The novel begins in a jail cell where Nat and his friend Hark are imprisoned waiting for their trials and eventual executions.  In the first part of the novel, Nat meets with Thomas Gray, an attorney who takes down his confession and writes it up for Nat to sign.  In this section we learn the general facts of the matter, as Styron uses actual passages from the original text published as The Confessions of Nat Turner.  We learn that Nat is well versed in the Bible, that he is something of a reverend, that he is well educated and feeling separated from his God.  I assumed that his rebellion started as an impulsive act against a cruel overseer that gained unintentional speed, so it was with some shock that I read this offhand statement that Nat makes in the middle of a reverie:  

I had for going on to several years now considered the necessity of exterminating all the white people in Southampton County and as far beyond as destiny carried me, and there was thus available to me more time than I had ever had before to ponder the Bible and its exhortations, and to think over the complexities of the bloody mission that was set out before me.

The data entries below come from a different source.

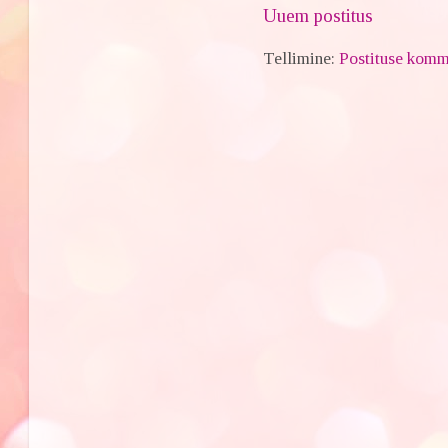
Uuem postitus
Tellimine:
Postituse komm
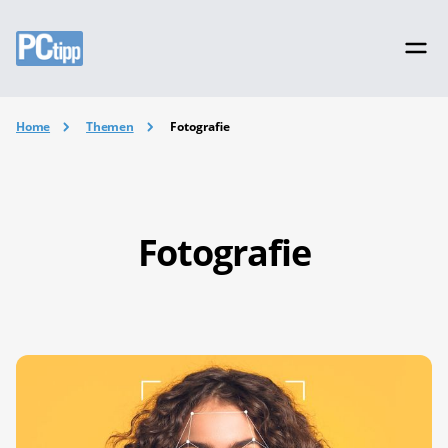
Home
Themen
Fotografie
Fotografie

The calm with which Turner referred to the mass slaughter of “all the white people” took me by surprise and made me uncomfortable.  Moreover his religious fervor and sense that the Bible was “exhort[ing]” him on a “mission” made me think to myself that Turner must be a little nuts and a dangerous religious zealot.  And as I said earlier, it was not until the middle of the novel that I began to understand how Nat could so casually insist of killing every white person, men, women, and children without being the least bit crazy. 

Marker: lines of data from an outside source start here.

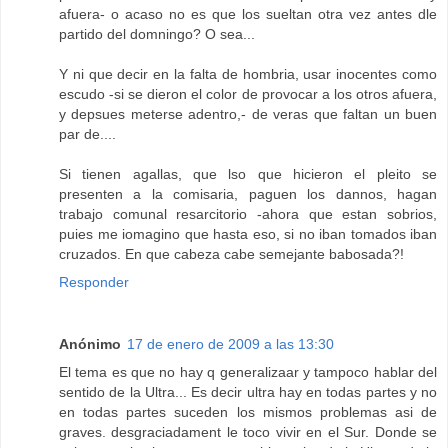
afuera- o acaso no es que los sueltan otra vez antes dle
partido del domningo? O sea...
Y ni que decir en la falta de hombria, usar inocentes como
escudo -si se dieron el color de provocar a los otros afuera,
y depsues meterse adentro,- de veras que faltan un buen
par de....
Si tienen agallas, que lso que hicieron el pleito se
presenten a la comisaria, paguen los dannos, hagan
trabajo comunal resarcitorio -ahora que estan sobrios,
puies me iomagino que hasta eso, si no iban tomados iban
cruzados. En que cabeza cabe semejante babosada?!
Responder
Anónimo
17 de enero de 2009 a las 13:30
El tema es que no hay q generalizaar y tampoco hablar del
sentido de la Ultra... Es decir ultra hay en todas partes y no
en todas partes suceden los mismos problemas asi de
graves. desgraciadament le toco vivir en el Sur. Donde se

Nat may feel his religion strongly, but his thinking is always ordered and rational—there is no trace of insanity in his plans.  Nat’s goal is to lead hundreds of slaves to freedom in the depths of a nearby swamp from where they can defend themselves from whites seeking to re-enslave them.  It is a three day march through the countryside and along the way, he and his crew will need to amass an army, supplies, weapons, and horses to ensure their reaching the swamp and surviving once there.  As Nat tells his four disciples when first revealing his plan to them, “One or two niggers run off an’ they send out the dogs.  Three niggers run off an’ they sent out the army.”  In short, the white men react strongly to the smallest rebellion, so the reaction to something large will be astronomical.  If Nat and his followers are to survive three days, they will need to go undiscovered for at least two.  To go undiscovered, no one can be left alive to run and warn the other.  No one.  The reality of this necessity is brought to the reader slowly and subtly, and it becomes clear that Nat is correct—any betrayal can undo them, and to spare one white life is to create the argument that another should be spared, and mercy will result in their ultimate defeat.  In fact, it is one tiny act of mercy by Nat himself that does undo the rebellion leading to an alarm going up among the whites, which puts an eventual end to the rebellion.  As a reader you are in a no win situation, wanted Nat to succeed and wanting no one to have to die.

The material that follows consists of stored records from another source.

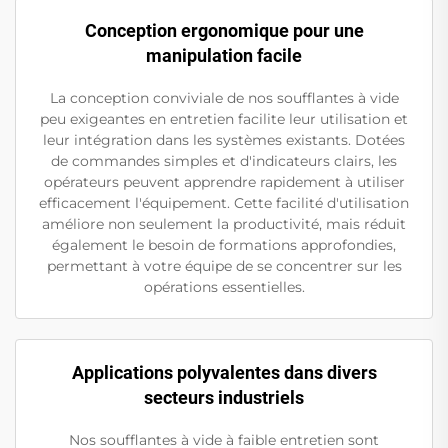
Conception ergonomique pour une
manipulation facile
La conception conviviale de nos soufflantes à vide
peu exigeantes en entretien facilite leur utilisation et
leur intégration dans les systèmes existants. Dotées
de commandes simples et d'indicateurs clairs, les
opérateurs peuvent apprendre rapidement à utiliser
efficacement l'équipement. Cette facilité d'utilisation
améliore non seulement la productivité, mais réduit
également le besoin de formations approfondies,
permettant à votre équipe de se concentrer sur les
opérations essentielles.
Applications polyvalentes dans divers
secteurs industriels
Nos soufflantes à vide à faible entretien sont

This necessity of death is the tragedy at the heart of the book.  The very institution of slavery and the violence (and continual threat of violence) by the whites needed to keep slavery alive is the very thing that necessitates the murder of so many innocents.  Just like those involved in the Arab Spring uprisings, in Virginia, 1831, there can be no peaceful rebellion if the rebellion has any hopes of ending in freedom.  Styron weaves this fact together through the slow building of the novel and the revealing of the characters and the character of the world they live in.  Styron does what I admire most of any writer, creating characters who are understandable, admirable in their own way, though flawed in equally understandable ways.  I don’t need to like a character, but I need to love something about them, to love that complicated knot at their heart that makes them incontrovertibly human.

The Confessions of Nat Turner is a heartbreaking and powerful novel, beautifully constructed and beautifully written.